Resolving as duplicate of bug 724777. See also bug 732930 alias bug
732395 alias bug 725503 alias ...

*** This bug has been marked as a duplicate of bug 724777 ***
Comment 9 Harald Koenig 2012-02-21 15:19:34 UTC
(In reply to comment #8)
> Note: You don't need to _use_ any samba -- it is enough that samba-client
> is installed. Please update any samba related packages from:
> 
> http://download.opensuse.org/repositories/home:/fcrozat:/systemd/openSUSE_12.1/

interesting! 

ACK: with new samba-client the network startup is ok:

$ systemctl status network.service
network.service - LSB: Configure the localfs depending network interfaces
          Loaded: loaded (/etc/init.d/network)
          Active: active (running) since Tue, 21 Feb 2012 16:04:30 +0100; 11min ago
         Process: 1019 ExecStart=/etc/init.d/network start (code=exited, status=0/SUCCESS)
          CGroup: name=systemd:/system/network.service
                  ? 2062 /sbin/dhclient6 -6 -cf /var/lib/dhcp6/dhclient6.eth0.conf -lf /var/lib...
                  ? 2566 /sbin/dhcpcd --netconfig -L -E -HHH -c /etc/sysconfig/network/scripts/...
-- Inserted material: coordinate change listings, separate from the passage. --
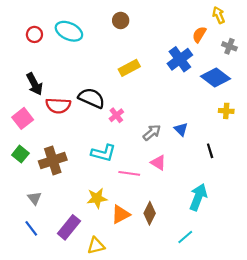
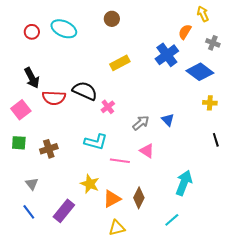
black line: (210, 151) -> (216, 140), moved
green square: (20, 154) -> (19, 143), turned -35
brown cross: (53, 160) -> (49, 149), size x0.7
yellow star: (97, 198) -> (90, 184), turned 30
yellow triangle: (96, 246) -> (117, 228), moved

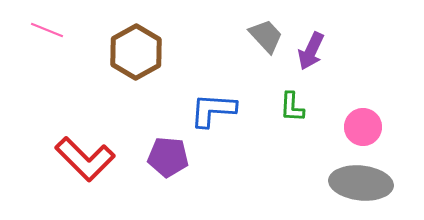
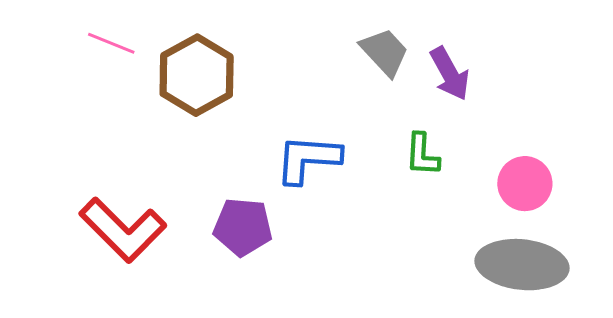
pink line: (47, 30) -> (111, 43), moved
purple arrow: (311, 51) -> (450, 74), turned -54

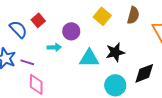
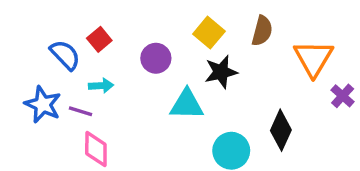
cyan arrow: (54, 47) -> (101, 86), moved
black star: (115, 52) -> (221, 72), moved
black diamond: (144, 73) -> (281, 130), turned -45

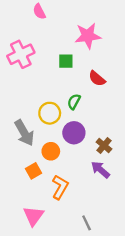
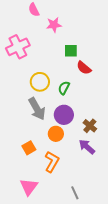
pink star: (88, 36) -> (54, 25), moved, size x0.7
green square: (66, 61) -> (71, 51), moved
yellow circle: (50, 113) -> (40, 82), moved
gray arrow: (24, 133) -> (37, 109), moved
orange circle: (51, 151) -> (56, 134), moved

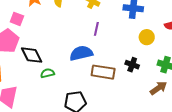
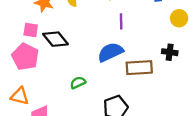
black diamond: (32, 55) -> (55, 39), moved

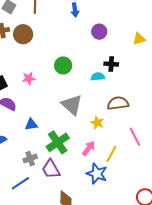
now the only remaining failure is NetworkManager because I've disabled it (IMHO still not a valid and "wanted" failure -- as failures are never "wanted", see bug #745653):

NetworkManager.service    loaded failed failed        Network Manager



thanks!
Comment 10 Marius Tomaschewski 2012-02-21 16:35:02 UTC
(In reply to comment #9)
> (In reply to comment #8)
> > Note: You don't need to _use_ any samba -- it is enough that samba-client
> > is installed. Please update any samba related packages from:
> > 
> > http://download.opensuse.org/repositories/home:/fcrozat:/systemd/openSUSE_12.1/
> 
> interesting!

Yes :-)

> ACK: with new samba-client the network startup is ok:

OK, thanks for verification.


> now the only remaining failure is NetworkManager because I've disabled it
> (IMHO still not a valid and "wanted" failure -- as failures are never
> "wanted", see bug #745653):
> 
> NetworkManager.service    loaded failed failed        Network Manager

Yes, I'd say it is WONTFIX.

In LSB init scripts, you can return:

 5 (program is not installed) alias skipped,
 6 (program is not configured) alias unused,
or in a "status" query
 3 (service not running) alias unused.

this are basically also errors, but displayed differently.

Systemd does not provide such a possibility.

There are several possibilities to set a "Condition" (man systemd.unit)
for the start, but there is AFAIK no one that would allow to execute a
test to check a custom condition [ConditionExecuteTest :-)], so we were
forced to use ExecStartPre="/usr/bin/test "x${NETWORKMANAGER}" = xyes".

This works (NM is not started), but is considered as an error.

This is something we'll probably address in 12.2.